Start Task inputs

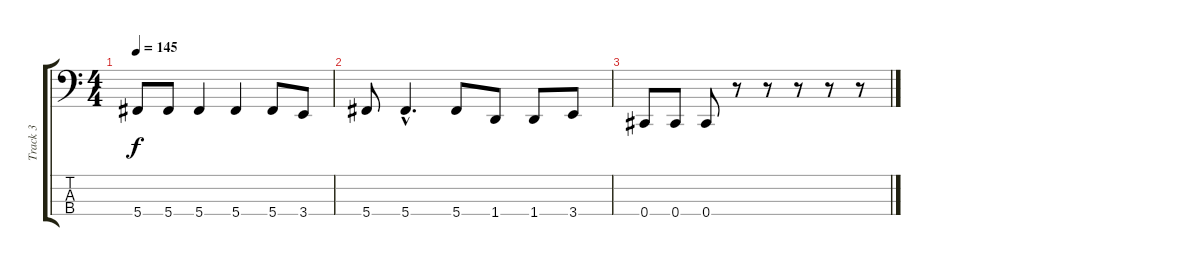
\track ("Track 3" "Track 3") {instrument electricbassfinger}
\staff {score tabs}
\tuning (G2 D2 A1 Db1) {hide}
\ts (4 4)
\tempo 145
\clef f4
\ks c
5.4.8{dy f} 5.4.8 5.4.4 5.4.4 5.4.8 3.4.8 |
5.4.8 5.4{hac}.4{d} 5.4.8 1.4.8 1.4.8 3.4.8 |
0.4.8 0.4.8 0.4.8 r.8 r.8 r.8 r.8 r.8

End Task inputs

Copy the listing above verbatim, leaving out the picture.

\track ("Track 3" "Track 3") {instrument electricbassfinger}
\staff {score tabs}
\tuning (G2 D2 A1 Db1) {hide}
\ts (4 4)
\tempo 145
\clef f4
\ks c
5.4.8{dy f} 5.4.8 5.4.4 5.4.4 5.4.8 3.4.8 |
5.4.8 5.4{hac}.4{d} 5.4.8 1.4.8 1.4.8 3.4.8 |
0.4.8 0.4.8 0.4.8 r.8 r.8 r.8 r.8 r.8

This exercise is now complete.